He emphasised that the data presented by the BoG proves the scheme’s direct role in financing fuel imports and alleviating pressure on the forex market.
Gold and cocoa price boom bolsters forex reserves
In addition to the oil financing framework, the central bank pointed to Ghana’s strong performance in commodity exports as a major support for the cedi.
Between the first half of 2024 and the first half of 2025, gold prices surged by 43 percent, while cocoa recorded a 90 percent increase.
These gains have significantly boosted foreign exchange inflows, allowing the BoG to intervene in the market to reduce volatility and counter speculative attacks on the currency.
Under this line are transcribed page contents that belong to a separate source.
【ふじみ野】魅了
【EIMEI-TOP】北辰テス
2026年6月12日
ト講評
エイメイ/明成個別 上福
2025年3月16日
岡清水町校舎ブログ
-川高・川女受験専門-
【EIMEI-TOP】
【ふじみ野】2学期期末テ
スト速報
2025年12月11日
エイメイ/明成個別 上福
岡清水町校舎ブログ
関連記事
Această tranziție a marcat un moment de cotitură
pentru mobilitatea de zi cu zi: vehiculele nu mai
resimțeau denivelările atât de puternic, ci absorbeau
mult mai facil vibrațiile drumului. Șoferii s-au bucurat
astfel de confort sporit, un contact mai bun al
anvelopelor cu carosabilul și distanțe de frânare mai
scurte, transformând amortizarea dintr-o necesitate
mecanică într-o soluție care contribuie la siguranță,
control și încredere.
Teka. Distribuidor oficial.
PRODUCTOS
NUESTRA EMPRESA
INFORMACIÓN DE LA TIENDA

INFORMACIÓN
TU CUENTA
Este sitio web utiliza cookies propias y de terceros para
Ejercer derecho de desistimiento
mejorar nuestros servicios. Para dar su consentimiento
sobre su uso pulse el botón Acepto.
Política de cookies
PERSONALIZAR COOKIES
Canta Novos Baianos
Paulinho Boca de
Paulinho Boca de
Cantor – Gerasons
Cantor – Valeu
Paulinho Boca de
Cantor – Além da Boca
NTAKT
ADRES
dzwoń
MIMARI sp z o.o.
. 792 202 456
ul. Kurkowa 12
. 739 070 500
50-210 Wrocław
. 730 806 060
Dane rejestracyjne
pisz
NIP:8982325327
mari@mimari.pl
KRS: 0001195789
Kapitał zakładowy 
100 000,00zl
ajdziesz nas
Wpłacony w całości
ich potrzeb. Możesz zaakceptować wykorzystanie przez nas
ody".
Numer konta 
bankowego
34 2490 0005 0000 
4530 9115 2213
To safeguard future earnings and reduce exposure to commodity price shocks, the central bank is now emploring a gold hedging strategy.
Mr Oppong Nkrumah lauded this move, describing the gold purchase programme as “a masterstroke” that has fortified Ghana’s forex buffers and provided a layer of resilience in uncertain times.
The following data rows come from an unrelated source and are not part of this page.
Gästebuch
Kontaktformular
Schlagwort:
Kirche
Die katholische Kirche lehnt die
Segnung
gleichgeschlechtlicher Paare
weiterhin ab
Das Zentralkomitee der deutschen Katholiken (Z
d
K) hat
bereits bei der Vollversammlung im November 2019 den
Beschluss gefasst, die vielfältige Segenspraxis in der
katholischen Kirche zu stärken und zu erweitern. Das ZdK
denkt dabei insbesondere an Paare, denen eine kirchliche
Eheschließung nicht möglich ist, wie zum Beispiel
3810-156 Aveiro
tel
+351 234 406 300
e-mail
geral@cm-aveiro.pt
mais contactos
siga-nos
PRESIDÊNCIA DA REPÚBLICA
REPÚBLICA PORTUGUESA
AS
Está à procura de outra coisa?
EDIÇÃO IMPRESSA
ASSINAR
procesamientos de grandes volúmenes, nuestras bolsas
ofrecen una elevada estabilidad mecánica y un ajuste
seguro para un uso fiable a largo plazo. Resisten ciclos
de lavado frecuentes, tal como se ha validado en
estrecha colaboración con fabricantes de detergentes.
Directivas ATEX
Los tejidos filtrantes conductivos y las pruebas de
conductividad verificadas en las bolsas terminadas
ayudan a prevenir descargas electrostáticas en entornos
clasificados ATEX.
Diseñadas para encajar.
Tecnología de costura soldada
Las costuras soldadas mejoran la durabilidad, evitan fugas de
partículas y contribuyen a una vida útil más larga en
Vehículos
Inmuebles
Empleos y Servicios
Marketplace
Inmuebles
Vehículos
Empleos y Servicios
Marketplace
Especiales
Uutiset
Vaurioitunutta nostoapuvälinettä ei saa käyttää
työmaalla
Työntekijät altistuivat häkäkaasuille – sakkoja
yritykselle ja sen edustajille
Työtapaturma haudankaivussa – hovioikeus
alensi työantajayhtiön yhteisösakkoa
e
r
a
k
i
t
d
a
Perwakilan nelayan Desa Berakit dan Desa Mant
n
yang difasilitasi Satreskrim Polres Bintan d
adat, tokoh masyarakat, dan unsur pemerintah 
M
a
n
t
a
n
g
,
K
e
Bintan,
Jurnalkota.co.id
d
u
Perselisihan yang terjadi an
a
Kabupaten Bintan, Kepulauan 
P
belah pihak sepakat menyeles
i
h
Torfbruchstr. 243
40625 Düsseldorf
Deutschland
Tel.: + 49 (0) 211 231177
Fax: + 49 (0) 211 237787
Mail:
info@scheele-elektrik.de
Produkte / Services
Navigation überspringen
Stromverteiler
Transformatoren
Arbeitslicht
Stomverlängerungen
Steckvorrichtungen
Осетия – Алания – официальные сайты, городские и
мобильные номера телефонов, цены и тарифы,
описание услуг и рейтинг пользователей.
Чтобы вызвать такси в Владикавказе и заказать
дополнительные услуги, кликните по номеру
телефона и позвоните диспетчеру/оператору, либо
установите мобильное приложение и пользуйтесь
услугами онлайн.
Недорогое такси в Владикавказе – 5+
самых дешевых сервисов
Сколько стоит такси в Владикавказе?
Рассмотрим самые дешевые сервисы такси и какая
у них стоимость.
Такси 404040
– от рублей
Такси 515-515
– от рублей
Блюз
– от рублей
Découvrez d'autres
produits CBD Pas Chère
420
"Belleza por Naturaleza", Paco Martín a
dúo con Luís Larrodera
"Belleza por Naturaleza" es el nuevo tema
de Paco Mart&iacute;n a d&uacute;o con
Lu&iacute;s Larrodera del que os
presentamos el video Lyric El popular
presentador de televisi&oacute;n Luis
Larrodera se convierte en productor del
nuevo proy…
Sterilisation strategy sparks push for rethink
Despite these successes, the Economy and Development Committee questioned the central bank’s decision to withdraw more than GH¢60 billion from the financial system through sterilisation.
Mr. Oppong Nkrumah contended that while such actions are aimed at controlling inflation, they may also be depriving the economy of much-needed capital for expansion and employment.
“We believe a better alternative would have been to channel some of that liquidity into productive ventures such as the Venture Capital Trust Fund and the Ghana Stock Exchange.
“That way, the funds would contribute to real sector growth rather than sit idle in monetary sterilisation accounts,” Mr Oppong Nkrumah pointed out.
He called for a review and redirection of liquidity management strategies to foster investment, innovation, and inclusive job creation.